I bought a pot of this plant last year from a local small nursery. I had never seen it before, and as the pot is overcrowded, I want to divide it and put it into two hanging baskets. It has never bloomed, but perhaps I have it in too much shade. But I have been taking cuttings and giving them to friends, as it grows very rapidly here in the heat and humidity of a Northcentral Florida summer, zone 8b. It overwintered quite nicely in a very makeshift greenhouse, but then we had a very warm winter last year.

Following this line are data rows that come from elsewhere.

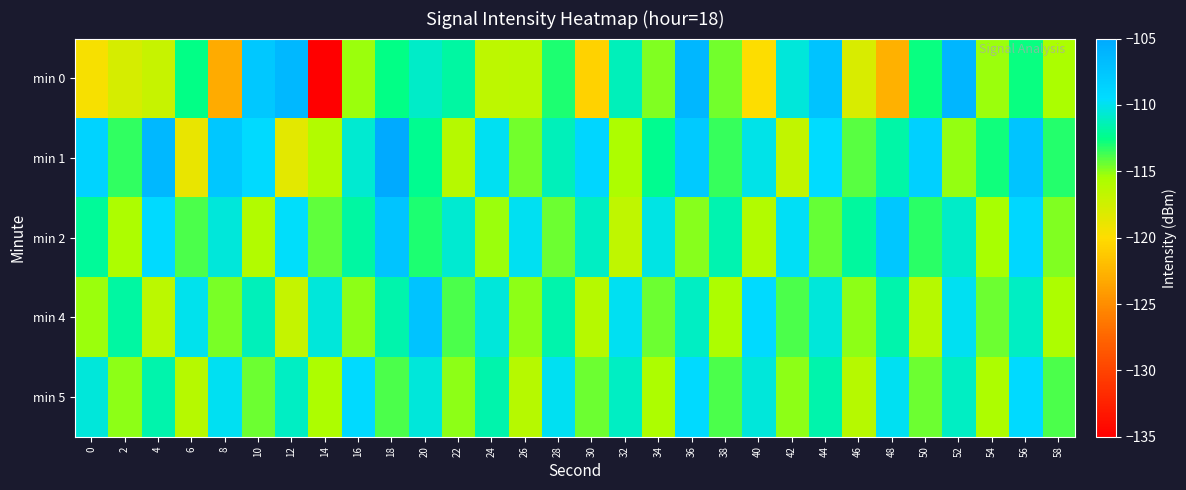

Reading left to right, extract all data points from this chart.

min 0: 0=-119.6	2=-117.8	4=-117.0	6=-112.6	8=-123.1	10=-107.8	12=-106.4	14=-134.9	16=-115.3	18=-112.5	20=-110.9	22=-111.8	24=-116.5	26=-116.4	28=-113.1	30=-120.7	32=-111.2	34=-114.8	36=-106.3	38=-114.6	40=-119.9	42=-110.5	44=-107.3	46=-118.0	48=-122.8	50=-112.7	52=-106.1	54=-115.3	56=-112.7	58=-115.6
min 1: 0=-108.7	2=-113.4	4=-106.3	6=-118.9	8=-107.7	10=-109.3	12=-118.6	14=-115.9	16=-110.7	18=-105.1	20=-112.3	22=-116.2	24=-109.9	26=-114.6	28=-111.2	30=-108.9	32=-115.7	34=-112.3	36=-107.9	38=-113.5	40=-110.1	42=-116.8	44=-109.5	46=-114.1	48=-111.8	50=-108.5	52=-115.1	54=-112.8	56=-107.5	58=-113.1
min 2: 0=-112.1	2=-115.7	4=-109.2	6=-113.9	8=-110.5	10=-116.0	12=-109.7	14=-114.2	16=-111.9	18=-107.5	20=-113.0	22=-110.7	24=-115.2	26=-109.9	28=-114.5	30=-111.0	32=-116.7	34=-110.2	36=-114.9	38=-111.5	40=-116.0	42=-109.8	44=-114.3	46=-112.0	48=-107.7	50=-113.2	52=-110.9	54=-115.4	56=-109.1	58=-114.7
min 4: 0=-115.2	2=-111.9	4=-116.5	6=-110.0	8=-114.7	10=-111.2	12=-116.9	14=-110.5	16=-115.0	18=-111.7	20=-107.2	22=-113.9	24=-110.5	26=-115.0	28=-111.7	30=-116.2	32=-109.9	34=-114.5	36=-111.0	38=-115.7	40=-109.2	42=-113.9	44=-110.5	46=-115.0	48=-111.7	50=-116.2	52=-109.9	54=-114.5	56=-111.0	58=-115.7
min 5: 0=-110.5	2=-115.0	4=-111.7	6=-116.2	8=-109.9	10=-114.5	12=-111.0	14=-115.7	16=-109.2	18=-113.9	20=-110.5	22=-115.0	24=-111.7	26=-116.2	28=-109.9	30=-114.5	32=-111.0	34=-115.7	36=-109.2	38=-113.9	40=-110.5	42=-115.0	44=-111.7	46=-116.2	48=-109.9	50=-114.5	52=-111.0	54=-115.7	56=-109.2	58=-113.9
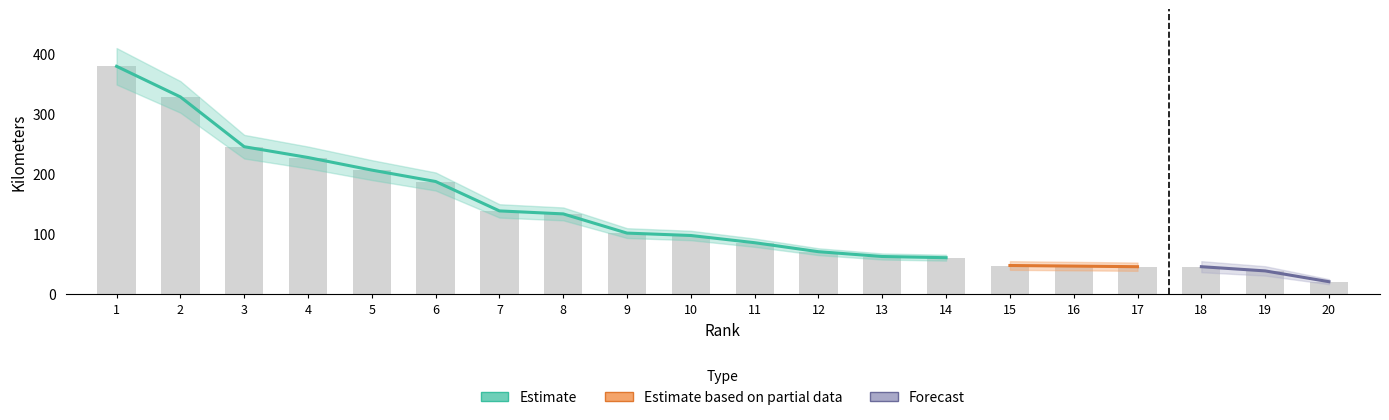

Is the value of Estimate at 9 greater than the value of Estimate based on partial data at 8?

No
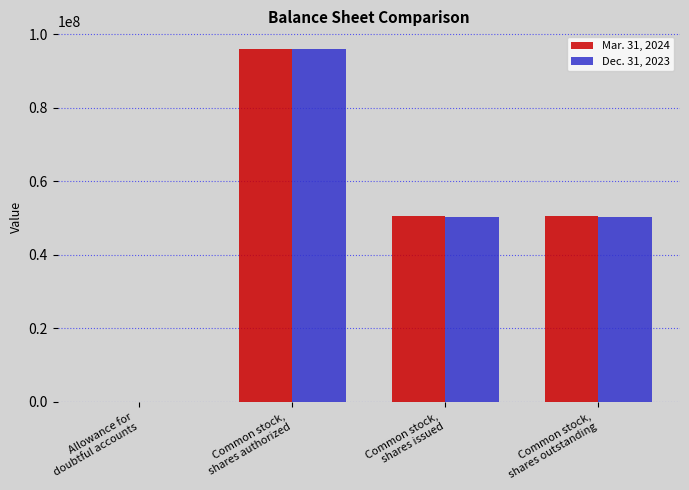

What is the sum of the Dec. 31, 2023 values at Common stock,
shares issued and Common stock,
shares outstanding?

100544000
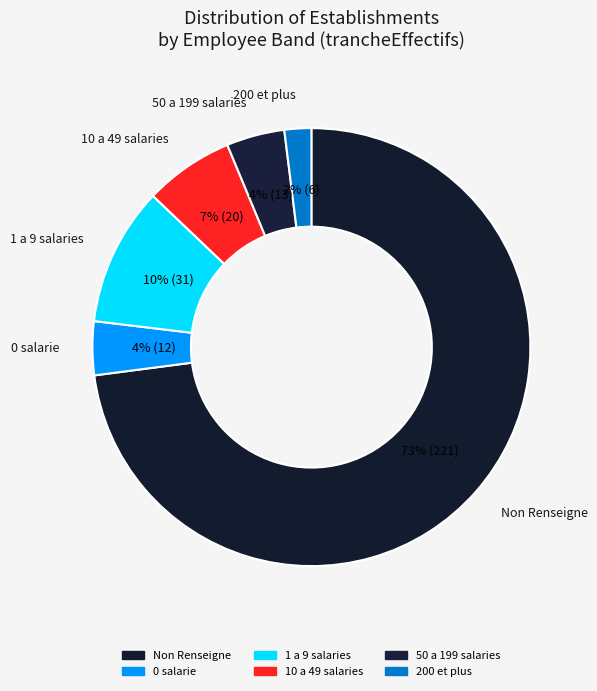

How many segments does this pie chart have?

6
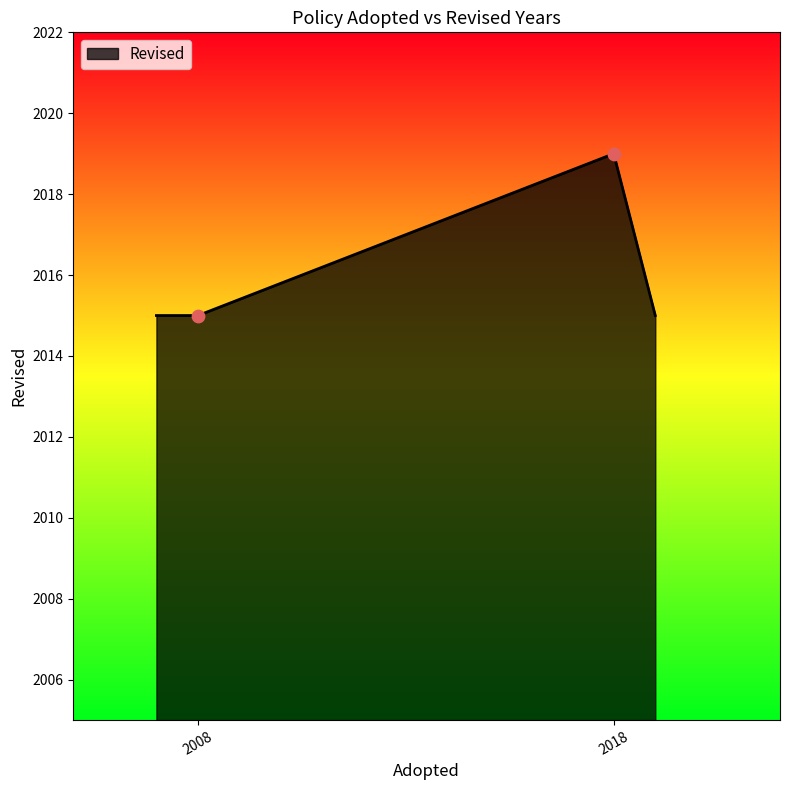

True or false: the data has more than 0 interior local peaks.

True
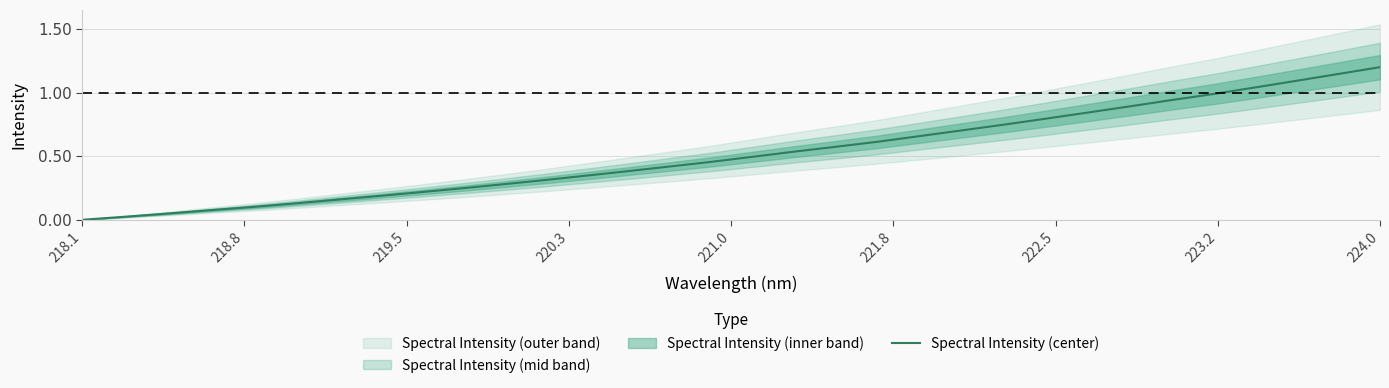

Is it true that Spectral Intensity (center) equals -0.4 at 218.1?

False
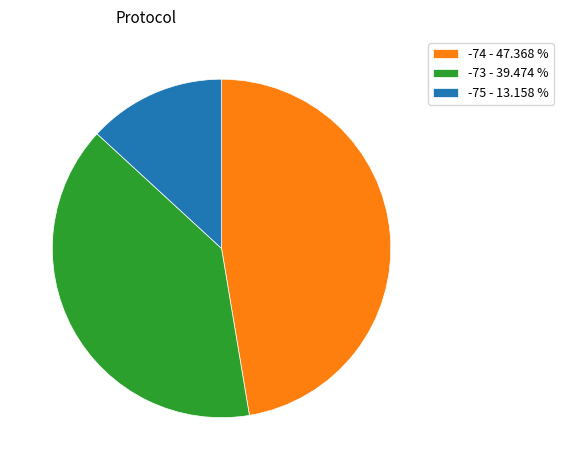

Which has a higher value, -73 - 39.474 % or -74 - 47.368 %?

-74 - 47.368 %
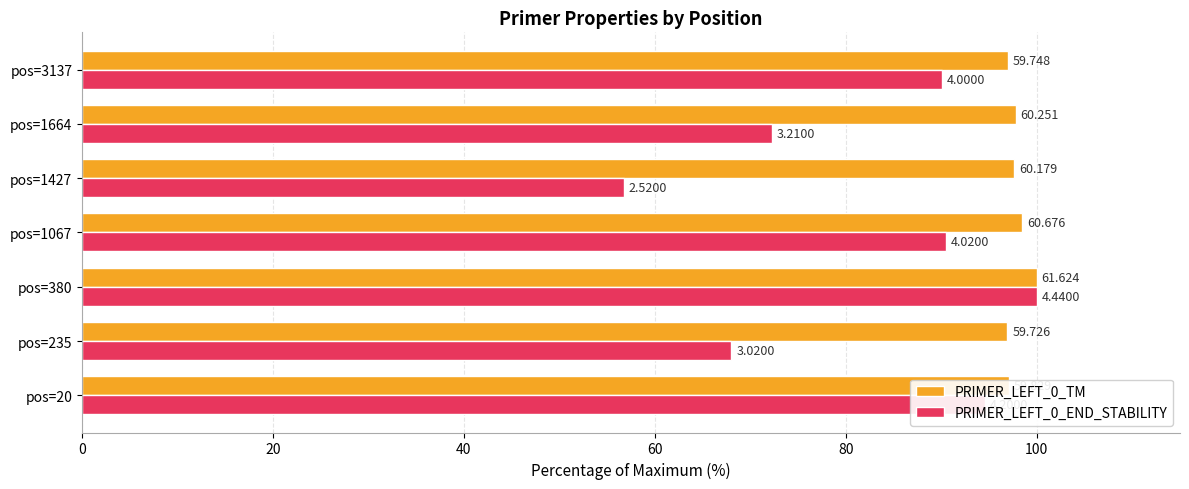

What are all the series names shown in the legend?

PRIMER_LEFT_0_TM, PRIMER_LEFT_0_END_STABILITY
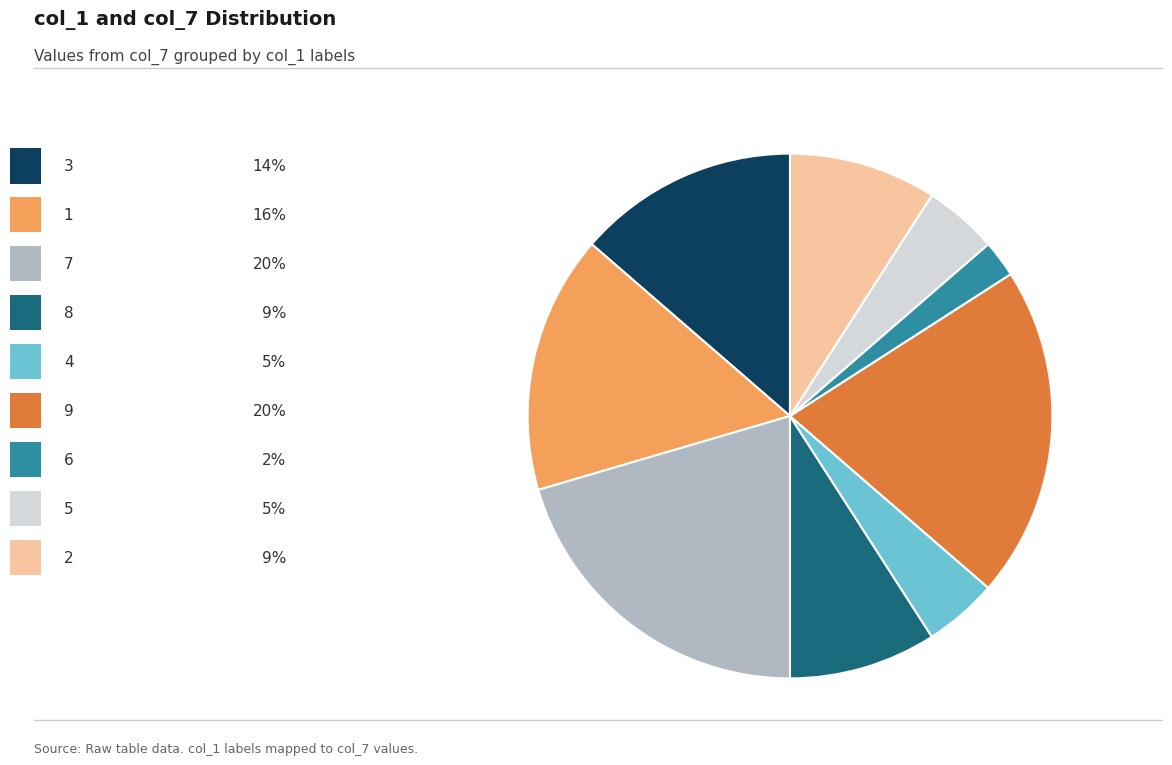

Is there any slice that represents more than half of the pie?

No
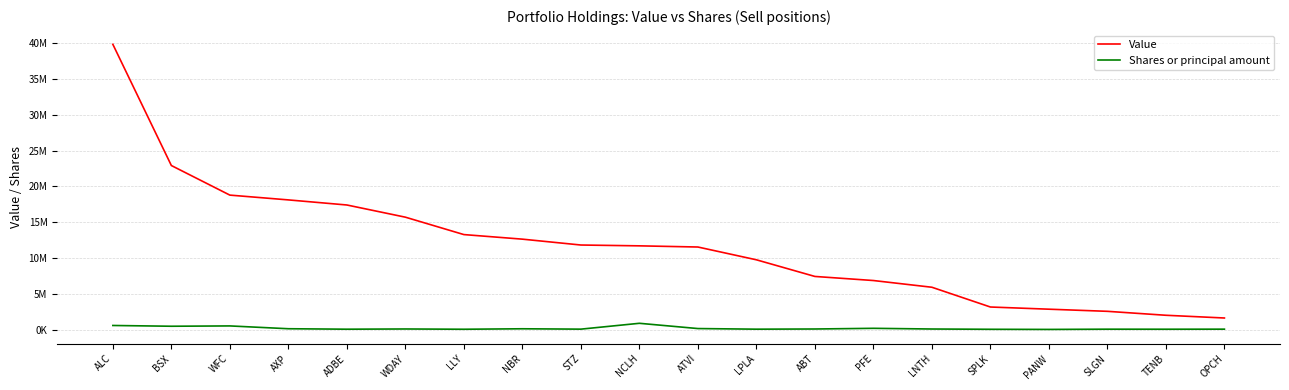

What is the difference between the highest and lowest values at ATVI?

11388521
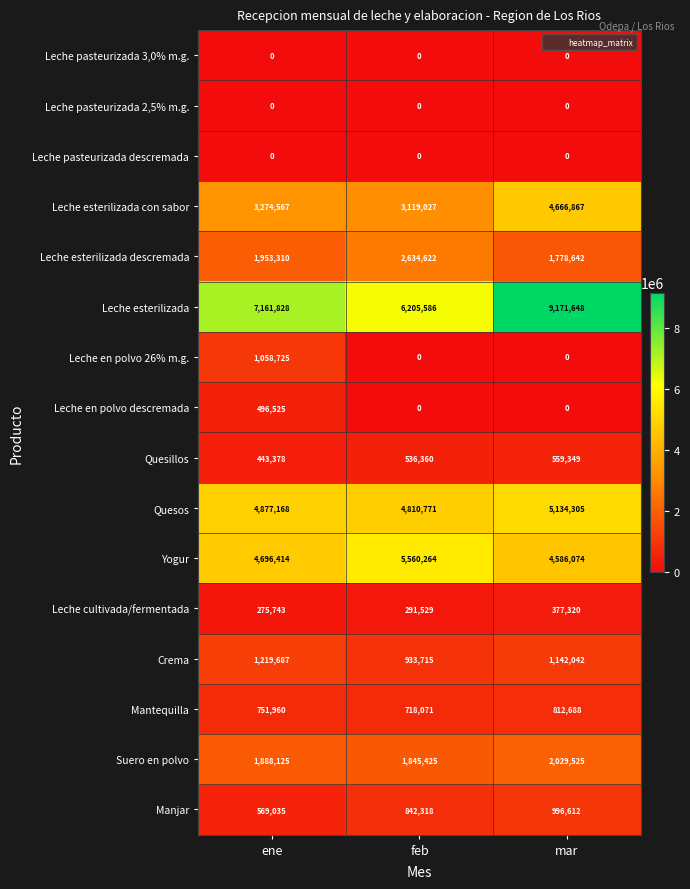

Count the number of categories in the chart.

3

On Jun 16, 2004, Wingnut from Spicewood, TX (Zone 8b) wrote:

Very interesting member of the wandering jew family. I had a nice sized pot of this (see pictures), but it got left outside in a freeze. I thought it was toast, so planted a fern in the pot. Believe it or not, it resprouted ~ two years later!!!


On Aug 10, 2003, broozersnooze from Jacksonville, FL (Zone 9b) wrote:

Have had a beautiful, large, lush hanging basket of this for over 2 years now. The lavenderish flowerets go beautifully with the fuzzy leaves. Heard another name for this is "white coat" wandering jew. Hope this one isn't as agressive as the shiny-leafed plain green or watermelon stiped type. This one remains outdoors all year & so far have not had any "renegades" growing in the yard like the others.
Have a beautiful hanging basket of this for over 2 years now, live in Jax, Florida (zone 9). This stays outside 24/7/365 &, so far, has weathered the winter beautifully.


On Jan 17, 2003, kayinms wrote:

Started mine from a little bitty piece. Easily rooted,easily grown, blooms continuously. When not in bloom, the leaves are beautiful alone. Turns from pretty to gorgeous with the contrast between the velvety soft white leaves and the pink flowers. Thrives on neglect. Makes a beautiful hanging basket.